Classificati in numero di sette i peccati capitali, detti anche vizi, sono le più grandi mancanze e i peggiori difetti dell’uomo.
Il Catechismo della Chiesa Cattolica è molto chiaro ad elencare i sette peccati capitali, ovvero i vizi maggiori che si possono compiere. Si chiamano così, cioè capitali, per indicarne la gravità, in quanto si tratta di peccati che generano a loro volta altri peccati.
In una proliferazione del vizio i peccati capitali sono in numero di sette contrapposti così alle sette virtù cardinali e teologali, le disposizioni a fare il bene e compierlo in modo saldo. Come nascono queste classificazioni e perché la Chiesa l’ha stabilita?
Concetto diametralmente opposto a quello di virtù, il vizio, e quindi il peccato, è letteralmente la pratica del male, intesa come abituale incapacità di compiere azioni di bene. Si tratta di qualcosa di radicato nel cuore umano, che però può essere combattuto.
Il sistema dei sette peccati capitali strutturato secondo una precisa denominazione è una creazione di ambiente monastico. Ne parlava già il filosofo greco Aristotele nell’Etica Nicomachea ritenendo i vizi come gli “abiti del male“. Fu Evagrio Pontico, eremita egiziano che viveva nel deserto, il primo ad elaborare una dottrina circa i vizi dell’uomo.
Il suo discepolo Giovanni Cassiano ne proseguì l’elaborazione e individuò otto peccati. San Gregorio Magno, successivamente, definì il numero di sette ed elenco i vizi capitali come li conosciamo ancora oggi. Per peccati capitali si intendono: superbia, avarizia, lussuria, ira, gola, invidia, pigrizia.
Il Concilio Lateranense IV riconobbe questi vizi come maggiori e ordinò l’esigenza della Confessione almeno una volta l’anno. Si compì un approfondimento su tali vizi. Il vizio etimologicamente indica un difetto, la mancanza di qualcosa. In termini spirituali si riferisce ad un comportamento morale deviato, una mancanza dello spirito.

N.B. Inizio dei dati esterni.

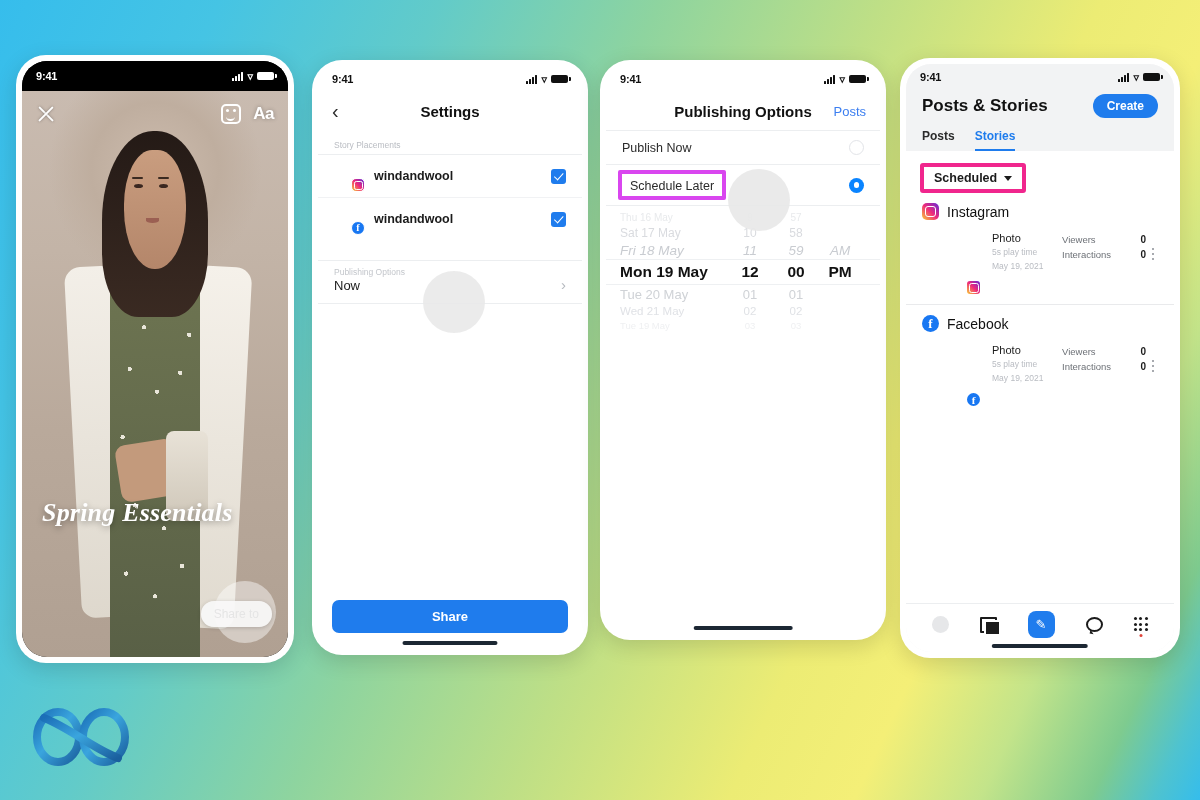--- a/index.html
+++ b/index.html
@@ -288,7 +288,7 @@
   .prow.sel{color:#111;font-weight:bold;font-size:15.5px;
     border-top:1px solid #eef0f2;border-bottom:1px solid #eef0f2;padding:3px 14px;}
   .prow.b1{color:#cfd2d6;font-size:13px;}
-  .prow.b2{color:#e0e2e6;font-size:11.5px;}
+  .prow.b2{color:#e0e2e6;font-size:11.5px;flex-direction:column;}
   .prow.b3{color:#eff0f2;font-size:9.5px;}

San Tommaso d’Aquino si interessò di identifiare i sette vizi capitali e li considerò distorsioni nella ricerca di di sette beni desiderati, spirituali e corporali.
Nella primissima classificazione, quella di Evagrio Pontico e Cassiano, era presente un ottavo vizio, identificato nella tristezza. Con il tempo questo non fu più considerato un vero e proprio peccato, ma venne inglobato nel concetto di accidia.
La superbia, detto anche orgoglio, è la rivendicazione della propria superiorità ed è considerato il peccato più grande quando si compie verso Dio. È ciò che compirono i progenitori, disobbendendo al Creatore. A cascata dalla superbia derivano atteggiamenti peccaminosi come la vanità, il giudizio dell’altro, il senso di onnipotenza e la volontà di sottomissione degli altri.
L’invidia è un odio verso il prossimo per qualcosa che manca a sé. Ne scaturisce la gelosia e porta a concentrarsi esclusivamente su se stessi. La lussuria può essere legata al piacere sessuale, ma non solo: è la ricerca del piacere fine a se stesso che porta e deriva da un vuoto interiore e si esprime nell’egoismo.
Il vizio della gola non si riferisce soltanto allo smodato desiderio di cibo, ma di qualsiasi cosa sia desiderata in modo eccessivo. Ha come sostrato un perenne stato di insoddisfazione e da essa scaturisce la cupidigia legandosi molto spesso ad altri vizi come la lussuria e l’invidia.
C’è poi l’accidia, che è un effettivo rifiuto della vita. Si manifesta come senso di noia e di inerzia costanti che si protraggono nel tempo. Si vive in una situazione di immobilismo che impedisce di aprirsi al nuovo e quindi agli altri e a Dio.
L’ira è un sentimento di odio rivolto verso gli altri che dal pensiero può trasformarsi anche in violenza. Parte da una frustrazione e alimentata da pensieri negativi produce risentimento e desiderio di vendetta. Si manifesta generalmente verso gli altri, verso cui si vuole la distruzione, ma può anche prendere la forma di ira verso se stessi avviando comportamenti autodistruttivi.
Infine, l’avarizia è un attaccamento morboso ai propri beni materiali. Si collega all’avidità, quindi al desiderio di avere sempre di più idolatrando denaro e oggetti con una tendenza ad accumularne per colmare un vuoto che è profondo e non viene riempito con Dio, che invece è lasciato fuori dal proprio orizzonte.